## Start
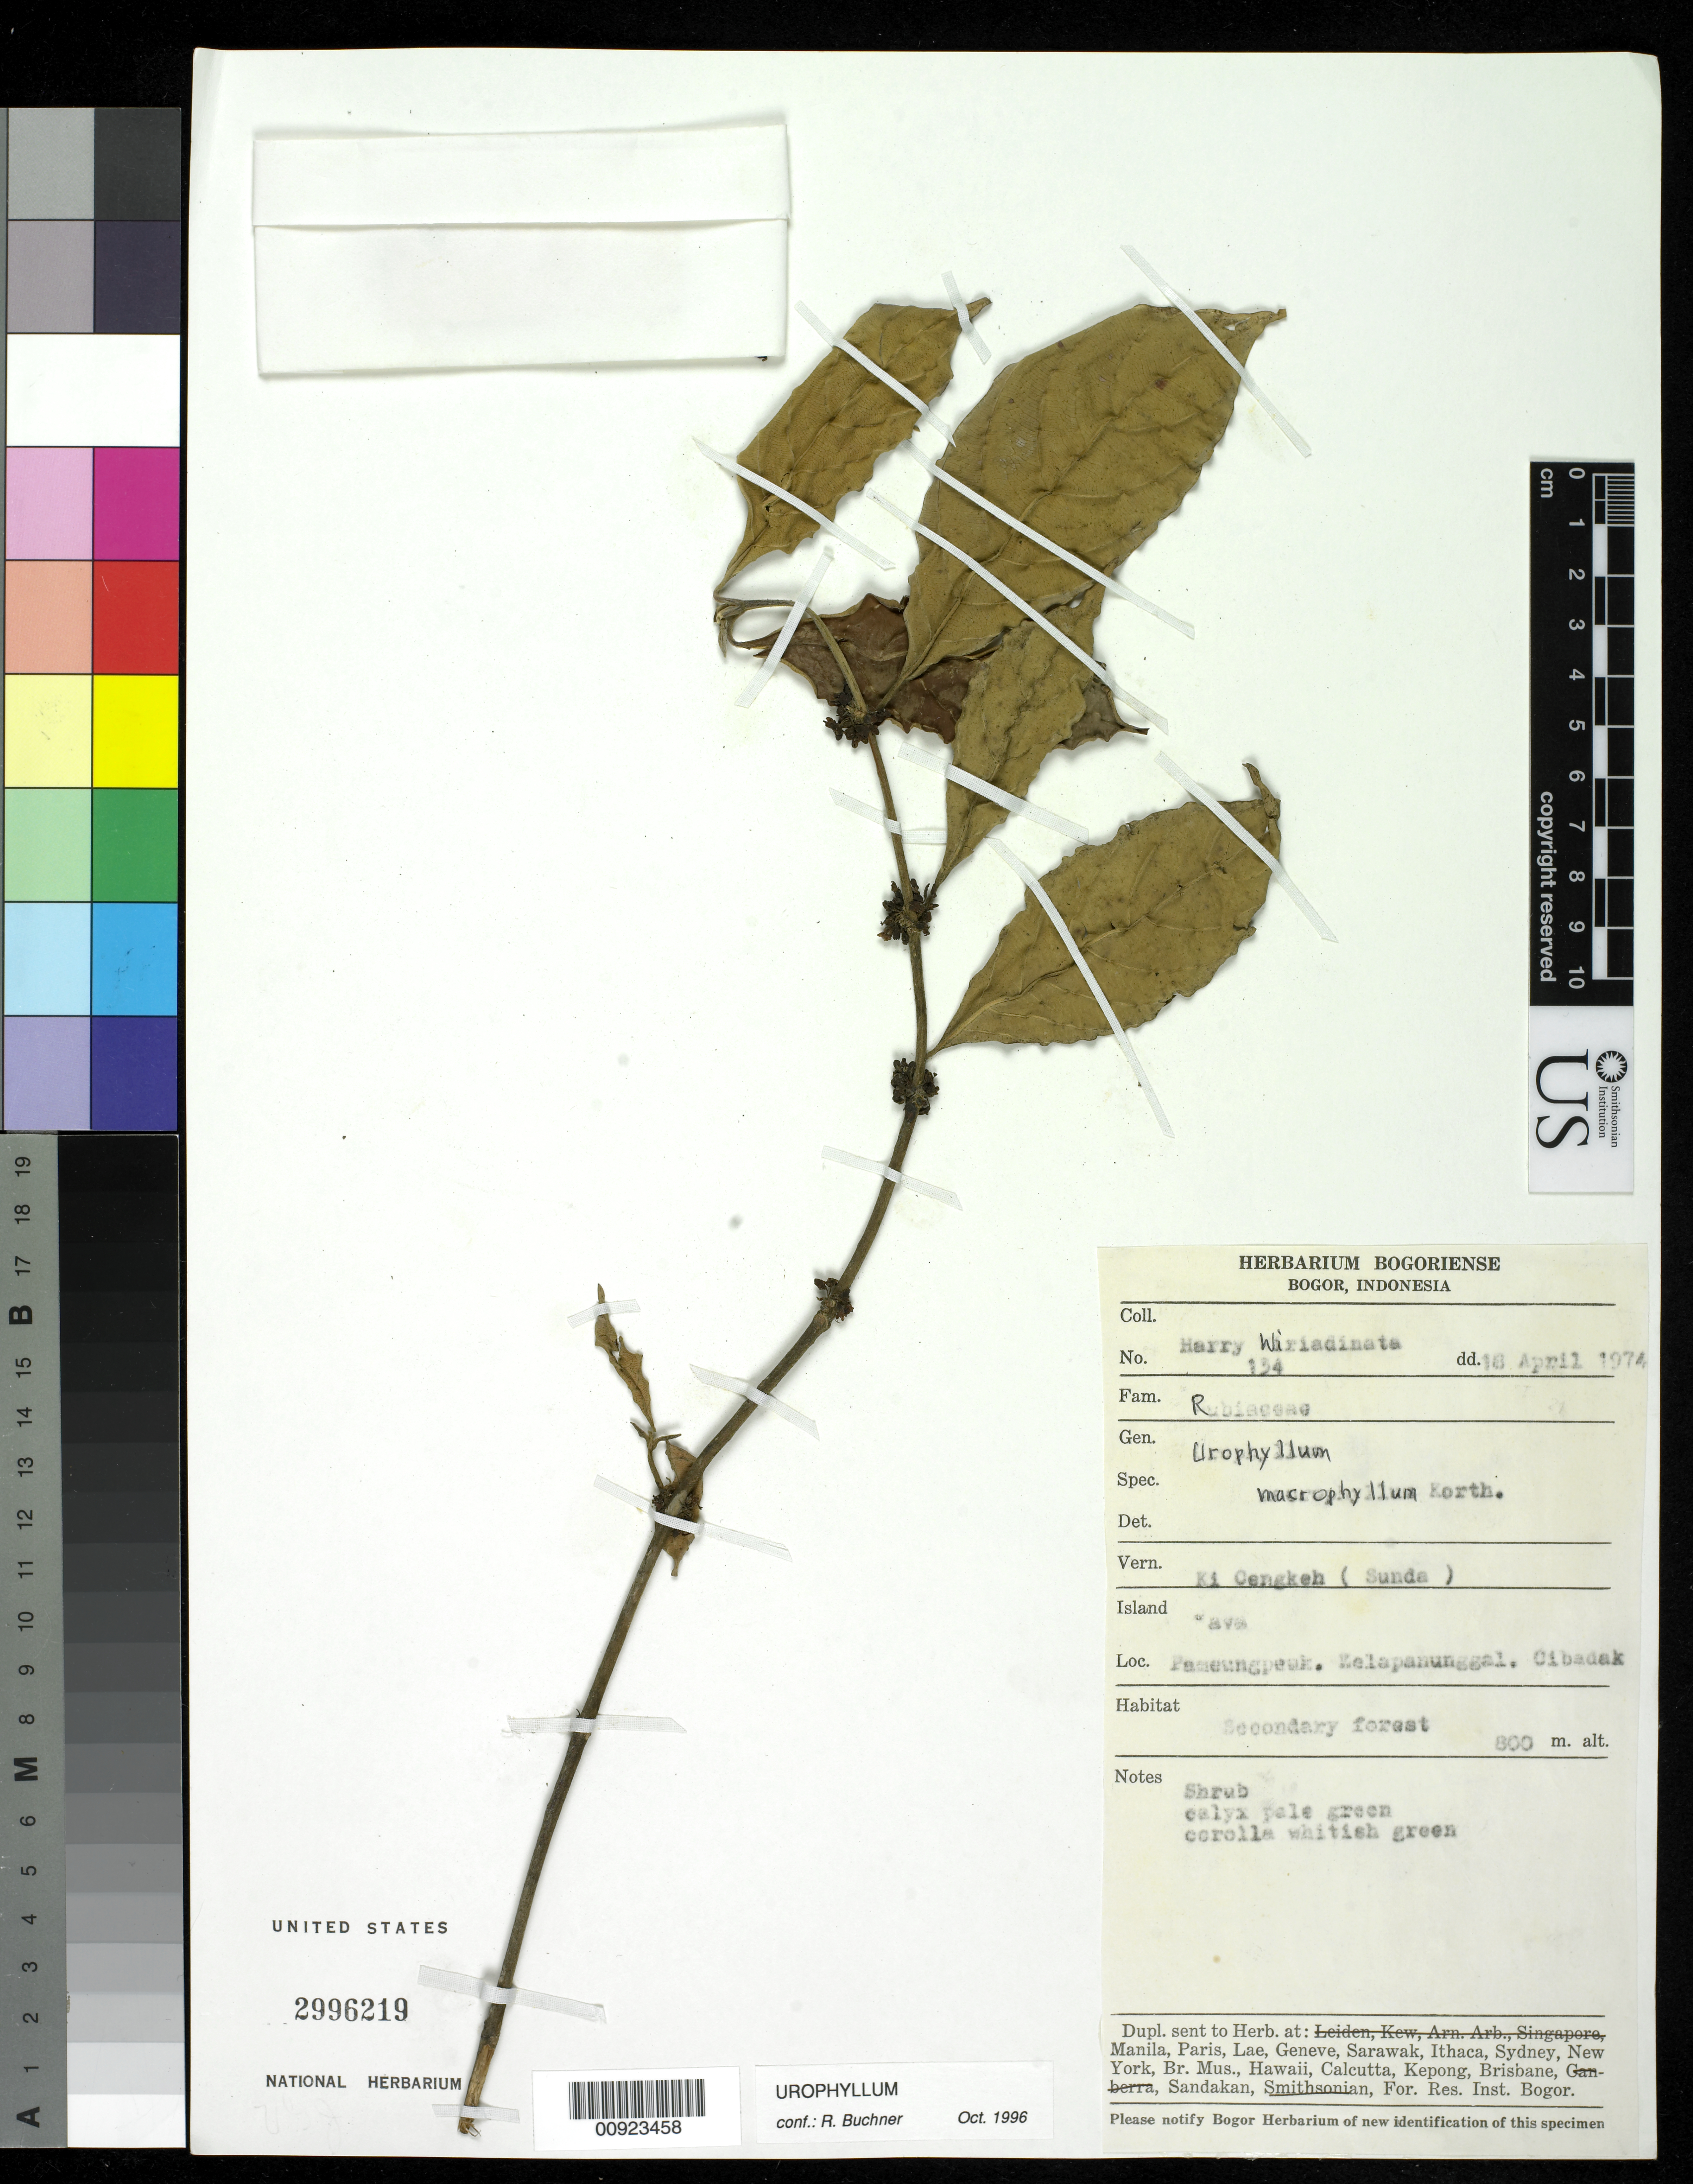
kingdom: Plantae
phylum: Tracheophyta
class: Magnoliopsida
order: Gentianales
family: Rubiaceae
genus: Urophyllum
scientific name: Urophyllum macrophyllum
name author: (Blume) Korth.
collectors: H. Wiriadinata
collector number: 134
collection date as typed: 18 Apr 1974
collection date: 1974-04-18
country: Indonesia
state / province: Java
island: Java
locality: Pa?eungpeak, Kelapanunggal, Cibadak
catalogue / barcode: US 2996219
## End
* Exercise prompt *
Copy every line of the records above word for word, omitting the pictures.

* Result of the task *
kingdom: Plantae
phylum: Tracheophyta
class: Magnoliopsida
order: Gentianales
family: Rubiaceae
genus: Urophyllum
scientific name: Urophyllum macrophyllum
name author: (Blume) Korth.
collectors: H. Wiriadinata
collector number: 134
collection date as typed: 18 Apr 1974
collection date: 1974-04-18
country: Indonesia
state / province: Java
island: Java
locality: Pa?eungpeak, Kelapanunggal, Cibadak
catalogue / barcode: US 2996219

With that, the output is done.